Healey has an excellent academic record. She has won the Commonwealth Edison/Beryl Bristow Endowed Award for being an outstanding Freshman in physics and the Office of Undergraduate Research Grant for her research studying black holes. Outside of school, she is involved in student organizations on campus. She is currently serving as Outreach Chair of the Society for Women in Physics (SWIP) and served as its co-Secretary last semester. As a member of the SWIP officers, Healey helps plan events and organizes Tea Times, in which a female physics professor has a conversation with members of SWIP. She also plays clarinet in the Marching Illini.
As a DaRin Butz Foundation Scholar, Healey will work with Prof. Helvi Witek. Her research project is entitled Scattering Black Hole Experiments. The goal of her project is to investigate the threshold between merging and non-merging binary black hole systems in order to expand the theory of general relativity with regards to black holes and quantum gravity. She will run numerical simulations for this research on the Blue Waters supercomputer using the open-source code The Einstein Toolkit.
Elizabeth is a senior in the Physics Department in the School of Liberal Arts and Sciences. She also works very closely with the Department of Nuclear, Plasma, and Radiological Engineering.
In addition to her coursework, Elizabeth held an undergraduate research position at the Center for Plasma-Material Interactions, where she performed maintenance and data analysis on fusion device diagnostics. She now works at the Laboratory for Computational Plasma Physics, where she runs simulations of low-temperature, atmospheric plasmas.
She also serves as an undergraduate teaching assistant each spring for an introductory class in the Department of Nuclear, Plasma, and Radiological Engineering.
As a DaRin Butz Foundation Research Scholar, Elizabeth has been working with Dr. Davide Curreli and Dr. Mohan Sankaran, under direct supervision of graduate mentor, Shane Keniley. Her project is entitled, Simulating the Gas Phase of Plasma-Water Interactions. The goal of her project is to model chemical behavior at plasma-water interfaces, using code available in her mentor’s lab.
Senior, Electrical Engineering
Adia is a senior in the Department of Electrical and Computer Engineering (ECE) in The Grainger College of Engineering. Currently, she is pursuing a degree in electrical engineering with a minor in Mathematics.
Her research experience includes working in Dr. Holly Golecki’s lab for the past year and a half and participation in a summer research internship at Sandia National Labs. Her project is focused on developing biodegradable actuators that can be implemented inside the body and developing nanoscale actuators for tissue sampling.
As a DaRin Butz Foundation Research Scholar, Adia will work with Prof. Holly Golecki to further develop these actuators. She will be presenting some of her work at the BMES and MRS conferences this fall.
Senior, Materials Science and Engineering
Karen is a senior in the Department of Materials Science and Engineering in The Grainger College of Engineering.
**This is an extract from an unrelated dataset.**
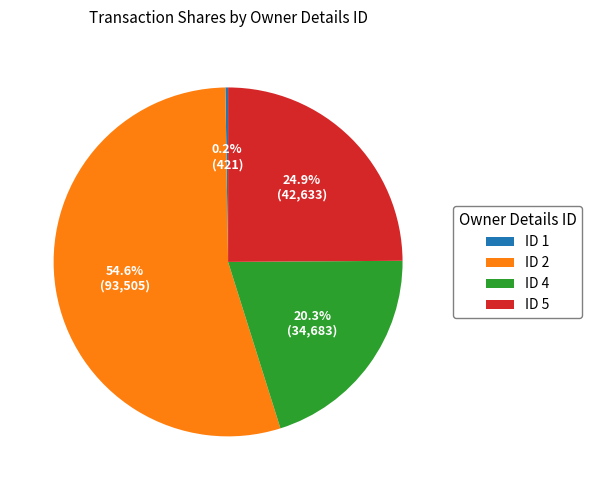

What is the largest slice in the pie chart?

ID 2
She is also minoring in Electrical Engineering where she is primarily interested in semiconductor device fabrication and performance, especially as it relates to photovoltaics.
In addition to undergraduate research experiences in both the Department of Materials Science and the Department of Electrical Engineering, she has interned for NASA where her work in scientific ballooning has resulted in an AIAA conference paper as well as for Sandia National Labs focusing on solar panel degradation behavior. Last summer, she was advised by Prof. Mark Hersam at Northwestern University with the NSF funded REU program where she focused on characterizing the opto-electronic properties of 2D semiconductors. On campus, she has been involved with the Society of Women Engineers for the past 3 years and was on the central committee with EOH.
As a DaRin Butz Foundation Research Scholar, Karen will work with Prof. Minjoo Larry Lee. Her project, entitled Improving Capacitance Based Dopant Profiling for Tellurium-Doped Solar Cells, focuses on developing an in-house method of obtaining dopant profiles from capacitance-voltage measurements for solar cells with non-uniform dopant profiles.